Alternate spelling: Deathsgate Falls, in some of the earlier books.
The mighty waterfall at one end of the Greymist Valley in the far north of Dragaera. It is the entry point into the Paths of the Dead.
This is the terminus (at least in the living world) of the Blood River. It is wreathed in the grey mist at the top, and the bottom is thick with the bones of the corpses that have gone over it.
Dragaerans who die but who have sufficient relations to carry their corpse are "sent to Deathgate"; that is, they are physically sent over Deathgate Falls. This is a process, which usually takes the following course: their corpse is prepared for the journey by morticians; dismembered parts will be sewn back on, and the entire body is embalmed, with various preserving oils and lotions to slow down decay being applied. Then the corpse will be conveyed by friends and/or family who travel to the far northeast of the Empire, across the Forever Plains, to Greymist Valley between Hanging Mountain and Gyffer's Peak. When Blood River (which flows through the Greymist Valley) is reached, the statue which is appropriate to the person's House is located, and at this statue incense is lit and a small offering of something appropriate to the individual is made as well. Finally, the corpse, wrapped in a blanket, is placed into the river (Dragons prefer to place the corpse in a small boat first), perhaps along with some personal artifacts, and all is taken away by the current and over Deathgate Falls. At the bottom of Deathgate Falls begins the Paths of the Dead, which the souls of those who pass over must navigate as a sort of maze of trials. Those souls that successfully reach the end of the Paths will arrive at the Halls of Judgment, where the Lords of Judgment wait to evaluate them and decide their ultimate fate.
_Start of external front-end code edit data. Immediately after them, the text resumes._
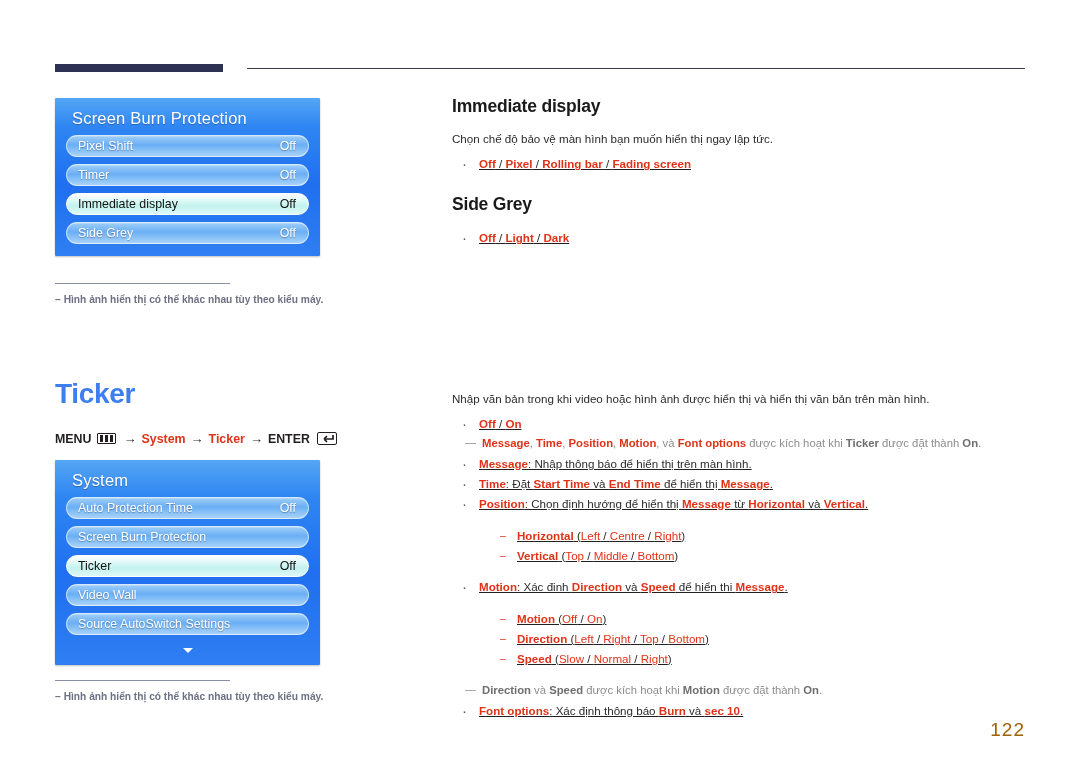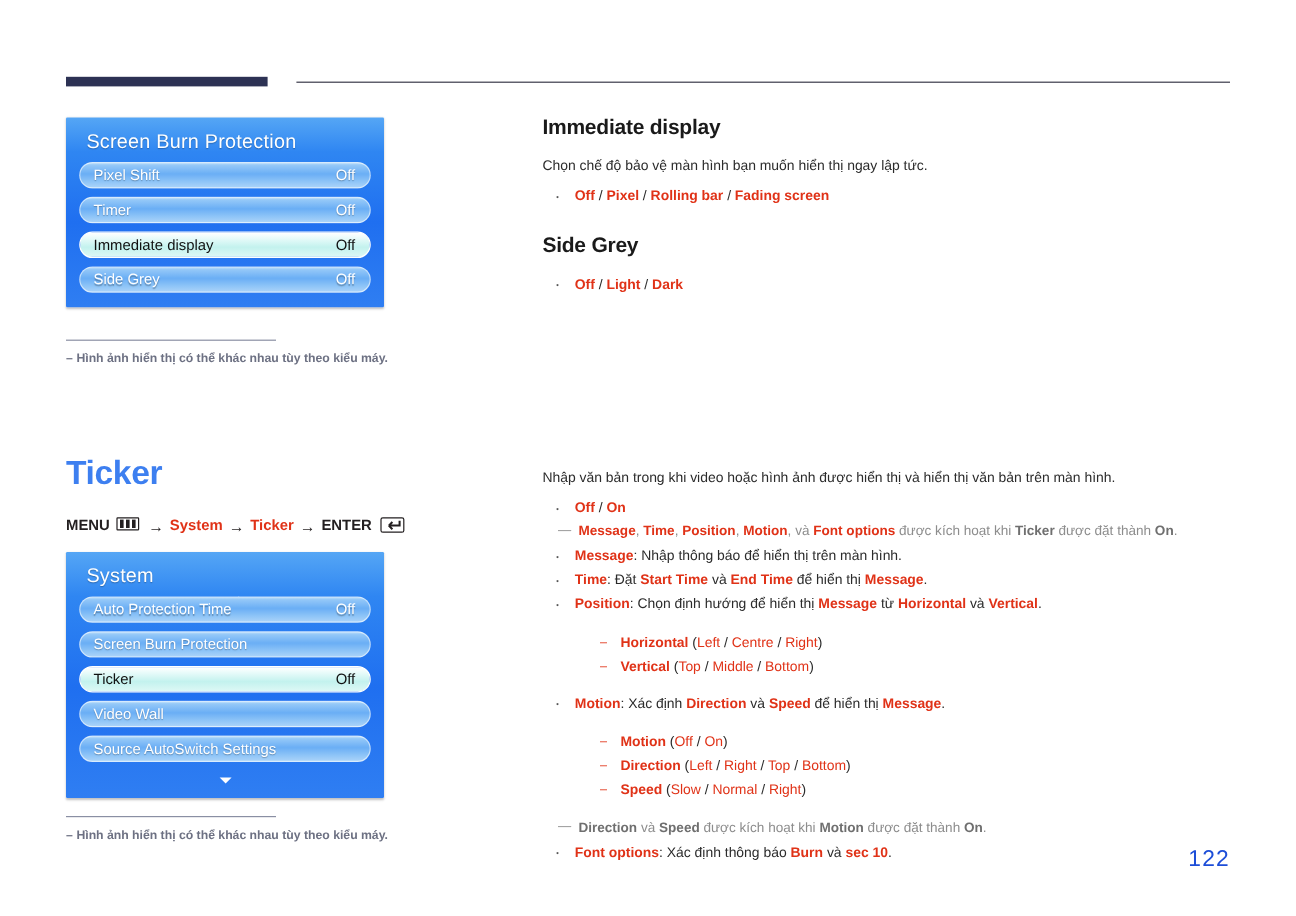--- a/index.html
+++ b/index.html
@@ -101,21 +101,21 @@
   #ticker-heading {
     position:absolute; left:55px; top:378px;
     font-size:28px; font-weight:bold; color:#3d7ff0;
     letter-spacing:-.3px;
   }
 
   
   #menu-path {
     position:absolute; left:55px; top:431px;
     font-size:12.4px; font-weight:bold; color:#231f20;
-    display:flex; gap:4px; white-space:nowrap;
+    display:flex; align-items:center; gap:4px; white-space:nowrap;
   }
   #menu-path .red { color:#e03217; }
   #menu-path .arrow { font-weight:normal; font-size:13px; color:#231f20; padding:0 1px;}
   .menu-glyph {
     display:inline-block; width:19px; height:11px;
     border:1.6px solid #231f20; border-radius:1px;
     position:relative; margin:0 2px; vertical-align:-1px;
   }
   .menu-glyph i {
     position:absolute; top:1px; bottom:1px; width:2.6px; background:#231f20;
@@ -132,21 +132,21 @@
 
   
   #right-col { position:absolute; left:452px; top:96px; width:575px; }
   .sec-h {
     font-size:17.5px; font-weight:bold; color:#1a1a1a;
     margin:0 0 13px 0; letter-spacing:-.2px;
   }
   .para {
     font-size:11.6px; color:#2b2b2b; line-height:1.5; margin:0 0 7px 0;
   }
-  ul.bl { list-style:none; margin:0; padding:0; }
+  ul.bl { list-style:none; margin:0; padding:0;text-decoration:underline; }
   ul.bl > li {
     position:relative; padding-left:27px; font-size:11.6px;
     line-height:1.72; color:#2b2b2b;
   }
   ul.bl > li::before {
     content:"·"; position:absolute; left:10px; top:-1px;
     color:#555; font-size:15px; line-height:1.5;
   }
   ul.sub { list-style:none; margin:12px; padding:0; }
   ul.sub > li {
@@ -167,22 +167,22 @@
   .r  { color:#e03217; font-weight:bold; }
   .rn { color:#e03217; }
   .g  { color:#8d8d8d; }
   .gb { color:#6f6f6f; font-weight:bold; }
   .blk{ color:#2b2b2b; }
 
   #ticker-body { position:absolute; left:452px; top:390px; width:580px; }
 
   
   #page-number {
-    position:absolute; right:55px; bottom:35px;
-    font-size:19px; color:#1d4ed8; letter-spacing:1px;
+    position:absolute; right:55px; bottom:22px;
+    font-size:19px; color:#a16207; letter-spacing:1px;
   }
 </style>
 </head>
 <body>
 
 <div id="header-rule">
   <div class="navy-bar"></div>
   <div class="thin-line"></div>
 </div>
The height of the actual Falls has been reported by those undead who have returned from the Paths, but this height is not a fixed, constant number; the different reports have been of heights anywhere between fifty feet and a thousand feet. This isn't too unreasonable, since the top and bottom are in different planes of existence. Note that neither Zerika, Vladimir Taltos nor Morrolan e'Drien were able to estimate the height from the bottom, since the top was hidden by the mist of the waterfall itself. Zerika, having fallen, had no other way to measure, and Vlad and Morrolan did not have the presence of mind to mark or knot their rope and count the marks as they went down.